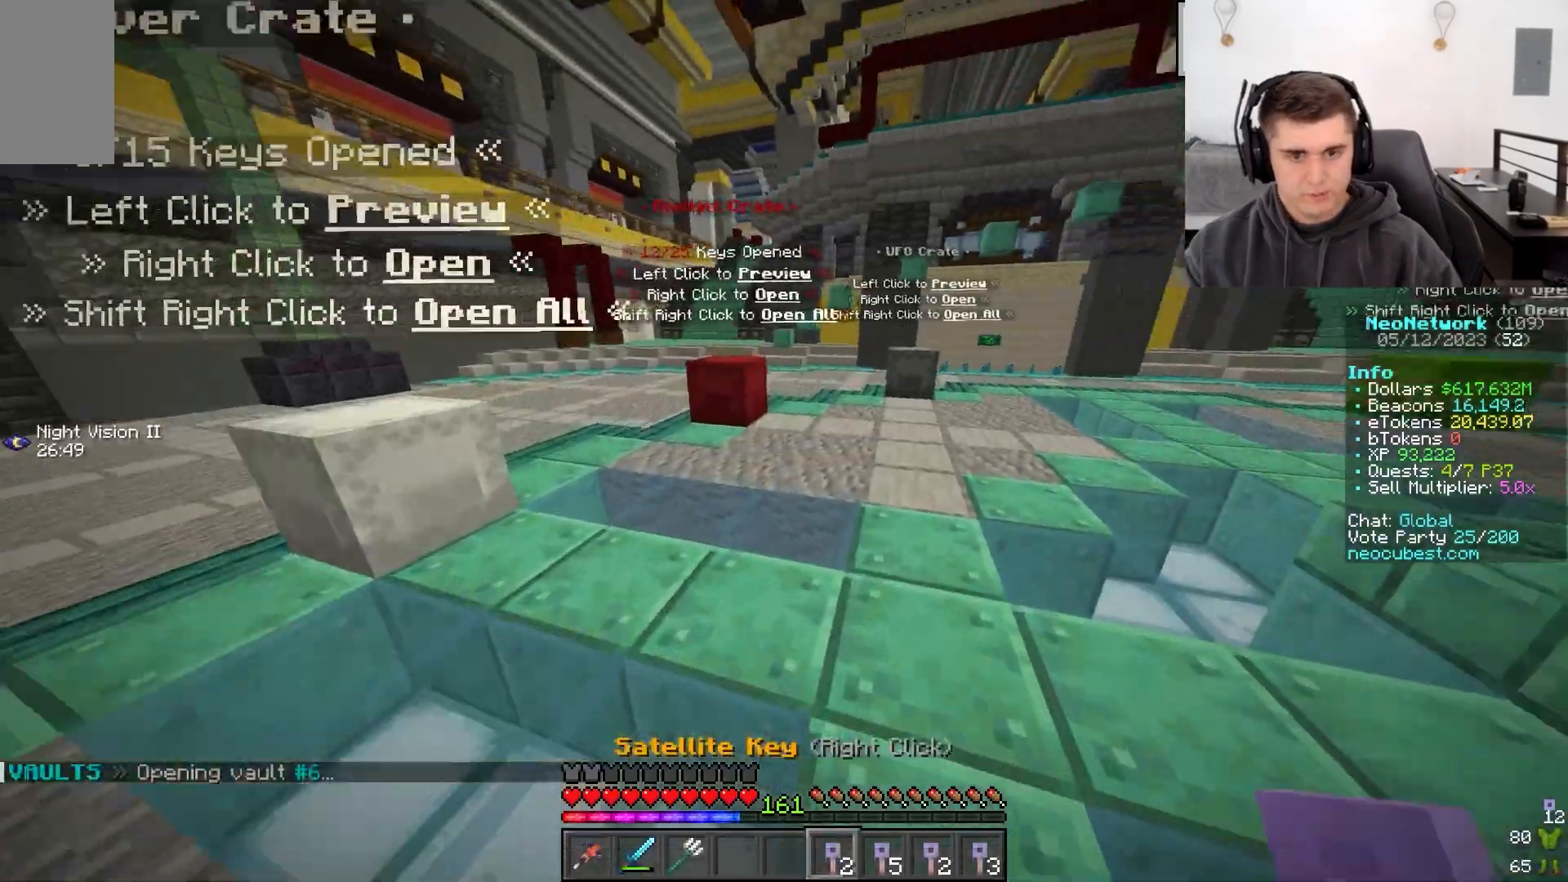
{"keys": ["a"], "mouse": []}
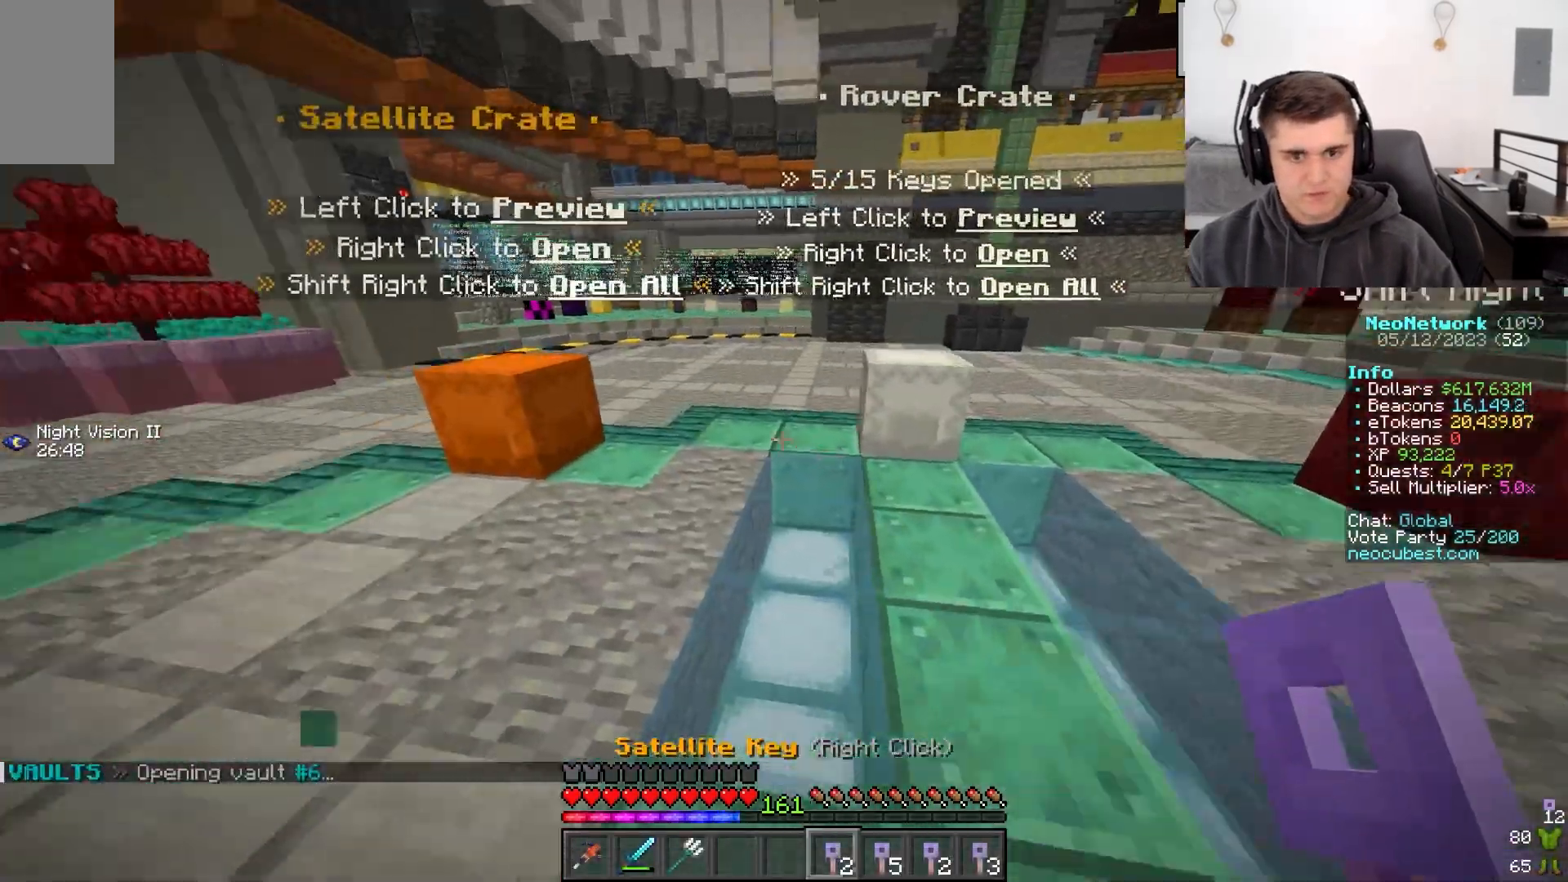
{"keys": ["a", "w"], "mouse": []}
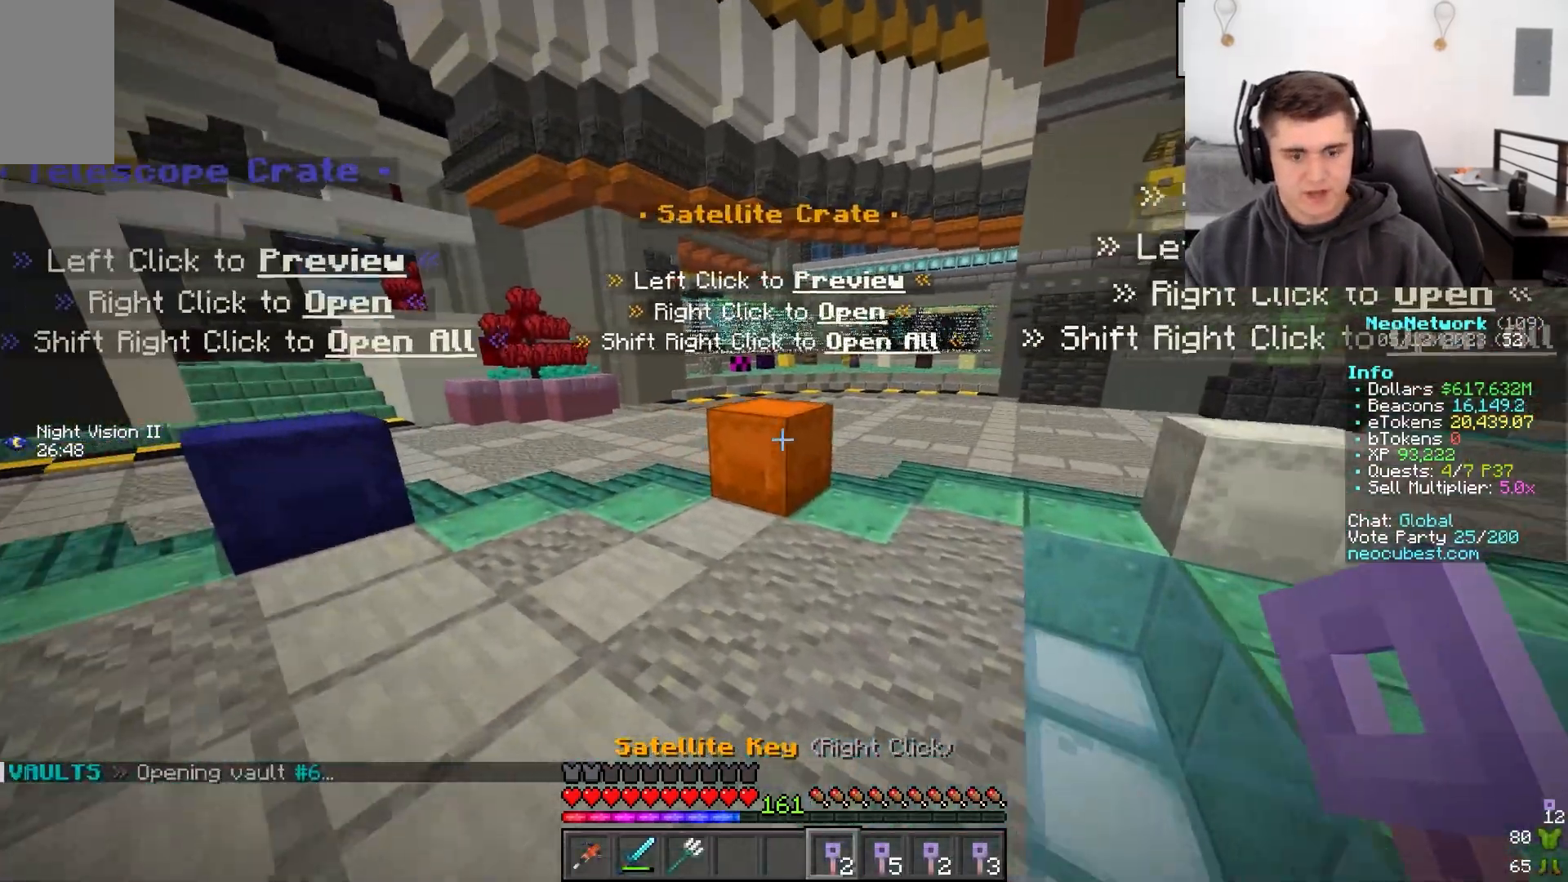
{"keys": ["w"], "mouse": [], "events": [[217, "a", "up"], [267, "w", "up"], [450, "w", "down"]]}
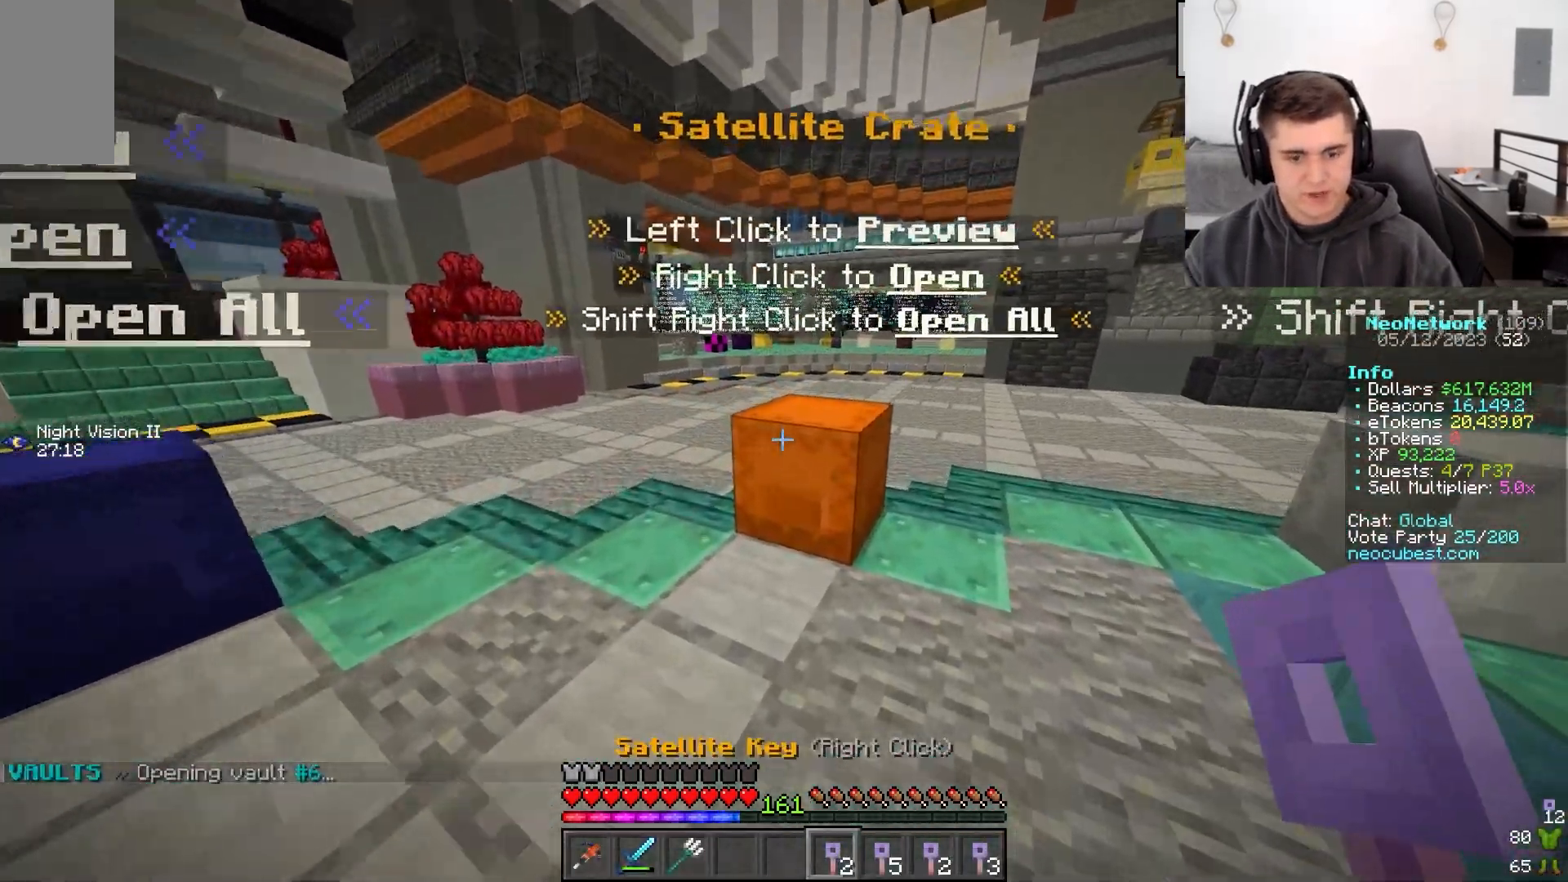
{"keys": [], "mouse": [], "events": [[133, "w", "up"], [250, "mouse_right", "down"], [383, "mouse_right", "up"]]}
-.-.-
(Work required) Copy out each line of the listing that holds the string "down".

(Solved exercise)
{"keys": ["w"], "mouse": [], "events": [[217, "a", "up"], [267, "w", "up"], [450, "w", "down"]]}
{"keys": [], "mouse": [], "events": [[133, "w", "up"], [250, "mouse_right", "down"], [383, "mouse_right", "up"]]}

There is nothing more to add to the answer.